Rewrite Indefinite Integral in Terms of Elliptic Coordinates

[wifi]

Problem:

Rewrite the indefinite integral $\iint\limits_R\, (x+y) dx \ dy$ in terms of elliptic coordinates $(u,v)$, where $x=acosh(u)cos(v)$ and $y=asinh(u)sin(v)$.


Attempt at a Solution:

So would it be something like,

$\iint\limits_R\, (x+y) dx \ dy = \iint\limits_R\, [acosh(u)cos(v)+asinh(u)sin(v)] dx \ dy$. I need to calculate $dx$ and $dy$ in terms of $u$ and $v$, then substitute them in the integral, correct?

The only thing that comes to mind is the multivariable chain rule: $\frac{dx}{dt} = \frac{\partial x}{\partial u} \frac{du}{dt}+\frac{\partial y}{\partial v} \frac{dv}{dt}$ or $\frac{dy}{dt} = \frac{\partial y}{\partial u} \frac{du}{dt}+\frac{\partial y}{\partial v} \frac{dv}{dt}$

Any help is appreciated.
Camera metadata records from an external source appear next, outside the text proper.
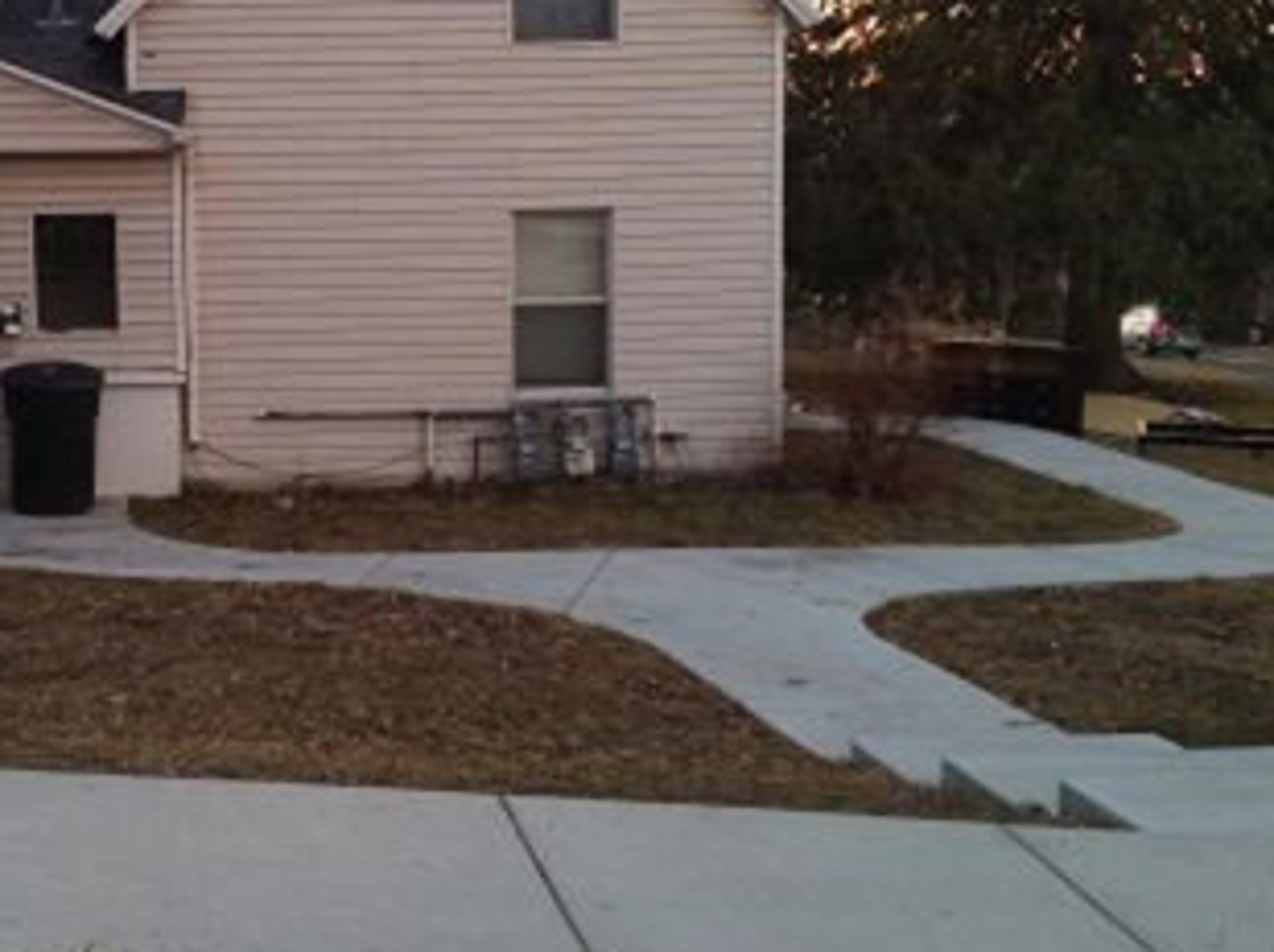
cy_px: 350
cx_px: 227
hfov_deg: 33.2
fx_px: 2059
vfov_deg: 26.0
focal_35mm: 56
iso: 54
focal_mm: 4.75
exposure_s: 1/30
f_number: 2.2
Thanks in advance.

 

[wifi]

I should note that the task is to merely rewrite the integral, not to evaluate it.

 

[vela]

Think Jacobian.

 

[wifi]

I'm sorry, can you be more specific?

 

[vela]

Take a look at http://tutorial.math.lamar.edu/Classes/CalcIII/ChangeOfVariables.aspx

 

[wifi]

I think I got it, hold on.

 

[wifi]

So I simply use $\iint\limits_R\ f(x,y) dx \ dy = \iint\limits_{R^*}f(x(u,v),y(u,v)) det(J) du \ dv$?

 

[vela]

Yup.

 

[wifi]

Okay thanks! I'm going to LaTeX my work so you can see.

 

[wifi]

For the Jacobian I got $J = (a^2sinh^2(u)cos^2(v)-a^2cosh(u)sinh(u)cos(v)sin(v))du \ dv$. Is that correct?

 

[vela]

I don't get that.

 

[wifi]

Darn. I'll try agian.

 

[wifi]

I think I messed up a negative. Now I'm getting $J= (asinh(u)cos(v))^2+(acosh(u)sin(v))^2$

 

[vela]

I'm not at my computer right now, but it looks like what I got.

 

[wifi]

Awesome! Thank you so much!